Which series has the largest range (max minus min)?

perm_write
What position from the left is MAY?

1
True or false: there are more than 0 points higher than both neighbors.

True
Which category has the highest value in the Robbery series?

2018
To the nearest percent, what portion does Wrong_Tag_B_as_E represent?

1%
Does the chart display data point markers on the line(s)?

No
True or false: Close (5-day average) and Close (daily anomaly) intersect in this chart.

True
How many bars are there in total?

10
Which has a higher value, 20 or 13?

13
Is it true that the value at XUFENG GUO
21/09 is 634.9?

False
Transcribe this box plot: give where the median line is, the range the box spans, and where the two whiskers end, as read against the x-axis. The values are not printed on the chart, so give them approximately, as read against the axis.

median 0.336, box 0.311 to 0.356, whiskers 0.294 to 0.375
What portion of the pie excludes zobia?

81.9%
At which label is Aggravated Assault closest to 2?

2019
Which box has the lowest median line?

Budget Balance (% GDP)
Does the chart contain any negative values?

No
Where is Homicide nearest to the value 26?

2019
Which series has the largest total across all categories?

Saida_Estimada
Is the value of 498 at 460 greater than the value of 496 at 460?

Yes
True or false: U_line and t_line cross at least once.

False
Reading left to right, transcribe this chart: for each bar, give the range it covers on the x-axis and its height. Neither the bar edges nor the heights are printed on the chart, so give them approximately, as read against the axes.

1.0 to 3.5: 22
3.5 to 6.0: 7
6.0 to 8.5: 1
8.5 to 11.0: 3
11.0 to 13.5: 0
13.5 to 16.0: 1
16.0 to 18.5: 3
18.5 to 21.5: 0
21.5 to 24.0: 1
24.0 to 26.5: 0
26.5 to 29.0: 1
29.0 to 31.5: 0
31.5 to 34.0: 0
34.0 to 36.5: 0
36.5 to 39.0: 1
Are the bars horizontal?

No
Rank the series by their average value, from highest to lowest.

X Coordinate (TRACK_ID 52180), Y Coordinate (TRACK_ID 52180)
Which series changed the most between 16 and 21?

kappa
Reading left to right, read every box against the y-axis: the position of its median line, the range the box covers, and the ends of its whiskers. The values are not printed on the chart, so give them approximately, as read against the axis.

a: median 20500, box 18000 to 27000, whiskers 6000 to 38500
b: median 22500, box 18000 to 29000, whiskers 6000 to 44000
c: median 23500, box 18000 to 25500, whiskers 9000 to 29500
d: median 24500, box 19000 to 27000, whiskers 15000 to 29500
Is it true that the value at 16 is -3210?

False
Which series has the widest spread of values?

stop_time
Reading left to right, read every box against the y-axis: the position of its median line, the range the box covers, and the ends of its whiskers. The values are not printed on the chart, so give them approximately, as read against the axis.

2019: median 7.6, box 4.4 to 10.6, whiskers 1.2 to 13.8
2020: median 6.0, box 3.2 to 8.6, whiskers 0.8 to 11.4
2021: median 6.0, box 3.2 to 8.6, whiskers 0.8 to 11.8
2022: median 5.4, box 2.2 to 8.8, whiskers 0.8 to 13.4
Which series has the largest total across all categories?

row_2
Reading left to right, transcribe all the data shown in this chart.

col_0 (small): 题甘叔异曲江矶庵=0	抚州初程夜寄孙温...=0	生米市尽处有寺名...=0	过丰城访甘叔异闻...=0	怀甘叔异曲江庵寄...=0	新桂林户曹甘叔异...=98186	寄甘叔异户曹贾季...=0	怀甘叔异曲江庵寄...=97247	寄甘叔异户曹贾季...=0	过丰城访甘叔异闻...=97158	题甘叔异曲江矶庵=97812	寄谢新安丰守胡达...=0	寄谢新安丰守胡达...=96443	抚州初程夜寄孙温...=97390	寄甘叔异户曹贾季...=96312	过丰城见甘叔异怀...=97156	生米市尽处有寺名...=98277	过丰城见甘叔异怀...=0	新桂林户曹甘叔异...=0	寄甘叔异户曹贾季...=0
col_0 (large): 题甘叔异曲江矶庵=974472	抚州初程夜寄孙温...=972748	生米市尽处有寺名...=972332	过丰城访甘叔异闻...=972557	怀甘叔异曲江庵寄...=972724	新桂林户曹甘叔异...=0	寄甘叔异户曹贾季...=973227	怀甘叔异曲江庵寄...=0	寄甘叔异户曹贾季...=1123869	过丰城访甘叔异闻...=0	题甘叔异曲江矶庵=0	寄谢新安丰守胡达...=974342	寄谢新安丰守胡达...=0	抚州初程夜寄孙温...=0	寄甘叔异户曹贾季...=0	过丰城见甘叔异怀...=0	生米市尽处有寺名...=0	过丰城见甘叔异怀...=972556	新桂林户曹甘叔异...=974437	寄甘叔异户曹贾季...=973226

▶ [The problem] Extract every line of the listing above and reproduce each one verbatim, in its original order.

▶ [Exercise answer]
Which series has the largest range (max minus min)?

perm_write
What position from the left is MAY?

1
True or false: there are more than 0 points higher than both neighbors.

True
Which category has the highest value in the Robbery series?

2018
To the nearest percent, what portion does Wrong_Tag_B_as_E represent?

1%
Does the chart display data point markers on the line(s)?

No
True or false: Close (5-day average) and Close (daily anomaly) intersect in this chart.

True
How many bars are there in total?

10
Which has a higher value, 20 or 13?

13
Is it true that the value at XUFENG GUO
21/09 is 634.9?

False
Transcribe this box plot: give where the median line is, the range the box spans, and where the two whiskers end, as read against the x-axis. The values are not printed on the chart, so give them approximately, as read against the axis.

median 0.336, box 0.311 to 0.356, whiskers 0.294 to 0.375
What portion of the pie excludes zobia?

81.9%
At which label is Aggravated Assault closest to 2?

2019
Which box has the lowest median line?

Budget Balance (% GDP)
Does the chart contain any negative values?

No
Where is Homicide nearest to the value 26?

2019
Which series has the largest total across all categories?

Saida_Estimada
Is the value of 498 at 460 greater than the value of 496 at 460?

Yes
True or false: U_line and t_line cross at least once.

False
Reading left to right, transcribe this chart: for each bar, give the range it covers on the x-axis and its height. Neither the bar edges nor the heights are printed on the chart, so give them approximately, as read against the axes.

1.0 to 3.5: 22
3.5 to 6.0: 7
6.0 to 8.5: 1
8.5 to 11.0: 3
11.0 to 13.5: 0
13.5 to 16.0: 1
16.0 to 18.5: 3
18.5 to 21.5: 0
21.5 to 24.0: 1
24.0 to 26.5: 0
26.5 to 29.0: 1
29.0 to 31.5: 0
31.5 to 34.0: 0
34.0 to 36.5: 0
36.5 to 39.0: 1
Are the bars horizontal?

No
Rank the series by their average value, from highest to lowest.

X Coordinate (TRACK_ID 52180), Y Coordinate (TRACK_ID 52180)
Which series changed the most between 16 and 21?

kappa
Reading left to right, read every box against the y-axis: the position of its median line, the range the box covers, and the ends of its whiskers. The values are not printed on the chart, so give them approximately, as read against the axis.

a: median 20500, box 18000 to 27000, whiskers 6000 to 38500
b: median 22500, box 18000 to 29000, whiskers 6000 to 44000
c: median 23500, box 18000 to 25500, whiskers 9000 to 29500
d: median 24500, box 19000 to 27000, whiskers 15000 to 29500
Is it true that the value at 16 is -3210?

False
Which series has the widest spread of values?

stop_time
Reading left to right, read every box against the y-axis: the position of its median line, the range the box covers, and the ends of its whiskers. The values are not printed on the chart, so give them approximately, as read against the axis.

2019: median 7.6, box 4.4 to 10.6, whiskers 1.2 to 13.8
2020: median 6.0, box 3.2 to 8.6, whiskers 0.8 to 11.4
2021: median 6.0, box 3.2 to 8.6, whiskers 0.8 to 11.8
2022: median 5.4, box 2.2 to 8.8, whiskers 0.8 to 13.4
Which series has the largest total across all categories?

row_2
Reading left to right, transcribe all the data shown in this chart.

col_0 (small): 题甘叔异曲江矶庵=0	抚州初程夜寄孙温...=0	生米市尽处有寺名...=0	过丰城访甘叔异闻...=0	怀甘叔异曲江庵寄...=0	新桂林户曹甘叔异...=98186	寄甘叔异户曹贾季...=0	怀甘叔异曲江庵寄...=97247	寄甘叔异户曹贾季...=0	过丰城访甘叔异闻...=97158	题甘叔异曲江矶庵=97812	寄谢新安丰守胡达...=0	寄谢新安丰守胡达...=96443	抚州初程夜寄孙温...=97390	寄甘叔异户曹贾季...=96312	过丰城见甘叔异怀...=97156	生米市尽处有寺名...=98277	过丰城见甘叔异怀...=0	新桂林户曹甘叔异...=0	寄甘叔异户曹贾季...=0
col_0 (large): 题甘叔异曲江矶庵=974472	抚州初程夜寄孙温...=972748	生米市尽处有寺名...=972332	过丰城访甘叔异闻...=972557	怀甘叔异曲江庵寄...=972724	新桂林户曹甘叔异...=0	寄甘叔异户曹贾季...=973227	怀甘叔异曲江庵寄...=0	寄甘叔异户曹贾季...=1123869	过丰城访甘叔异闻...=0	题甘叔异曲江矶庵=0	寄谢新安丰守胡达...=974342	寄谢新安丰守胡达...=0	抚州初程夜寄孙温...=0	寄甘叔异户曹贾季...=0	过丰城见甘叔异怀...=0	生米市尽处有寺名...=0	过丰城见甘叔异怀...=972556	新桂林户曹甘叔异...=974437	寄甘叔异户曹贾季...=973226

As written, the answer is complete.